# Mummified Fairy



## willyqpublic (Jun 27, 2008)

I saw this link on fark.com and thought it was perfect for this forum. The link goes to the original artist.

http://www.shadowmanor.com/blog/?page_id=4666


----------



## Rahnefan (May 1, 2009)

That's a great website. I think they linked to a Ghoul Friday project once?

EDIT: Love that they included artifacts with it, like the bow and quiver.


----------



## beelce (Jul 21, 2007)

That is cool Will....


----------



## Bone Dancer (Oct 7, 2005)

Thanks for the link


----------



## Lady Nyxie (Aug 30, 2006)

Unique. I like it.


----------



## 2dragon (Aug 10, 2008)

oooo cool


----------



## The Archivist (May 31, 2009)

Nice, saved to the Archives.


----------



## Silent Requiem (Feb 17, 2008)

as soon as i saw this i went out and got everything. as soon as i find where my glue gun ran off to, i'm making one!


----------



## si-cotik (Aug 14, 2009)

Thanks for the link!


----------



## Aquayne (Sep 1, 2008)

I'm working on a Side show theme. I found this old thread and was amazed. Does anyone have directions for a "Figi Mermaid" etc.


----------



## Alucard (Jul 21, 2009)

That's a great "quicky" for rainy days!


----------



## GothicCandle (Mar 26, 2007)

ooo cool. I posted a long time ago about someone who made mummified fairys, but they didn't tell you how to do it. Very cool!


----------



## Aquayne (Sep 1, 2008)

This is my version of a captured and forgotten fairy.


----------



## Aquayne (Sep 1, 2008)

I love this little lady. She seems so sad.


----------



## Aquayne (Sep 1, 2008)

This shows scale. She is a little thing.


----------



## Aquayne (Sep 1, 2008)




----------



## RoxyBlue (Oct 6, 2008)

Those wings are beautiful, Aquayne. And she is indeed a sorrowful creature.


----------



## Aquayne (Sep 1, 2008)

this is a detail of the wings


----------



## RoxyBlue (Oct 6, 2008)

Okay, that got a "wow" from me


----------



## Aquayne (Sep 1, 2008)

She started out on a string of halloween skeleton garland from the Dollar Tree.
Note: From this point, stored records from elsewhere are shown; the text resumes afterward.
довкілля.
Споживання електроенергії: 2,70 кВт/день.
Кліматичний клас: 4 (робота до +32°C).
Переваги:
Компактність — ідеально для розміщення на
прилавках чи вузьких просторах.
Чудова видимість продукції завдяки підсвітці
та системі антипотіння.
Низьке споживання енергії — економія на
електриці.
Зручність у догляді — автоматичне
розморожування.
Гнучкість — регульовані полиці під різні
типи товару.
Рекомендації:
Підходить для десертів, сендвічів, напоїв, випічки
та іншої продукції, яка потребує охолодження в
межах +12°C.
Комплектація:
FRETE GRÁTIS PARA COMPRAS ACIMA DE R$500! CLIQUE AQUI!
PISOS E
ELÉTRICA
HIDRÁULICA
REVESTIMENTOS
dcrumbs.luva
I used the techniques presented in the first link. Covered the body with panty hose material then covered it with latex. I used a tube of caulking that is "easy water clean up" untill dry. I mix it with a few tablespoons of water to make it thin as browny mix. then paint it on with a small brush. How glue works well with these little guys.


----------



## Aquayne (Sep 1, 2008)

the wings are from the internet. I found a photo of an Atlas Moth. copied the image then made one original and one mirror image then glued the pages together then cut out with scissors. Wrinkling the paper adds a lot of realism.


----------



## Aquayne (Sep 1, 2008)

I am working on a Figi mermaid now. It wont be as convincing as the fairy but it is fun to make.


----------



## Aquayne (Sep 1, 2008)

Thanks Roxy, 
It is fun to have show and tell.


----------



## Aquayne (Sep 1, 2008)




----------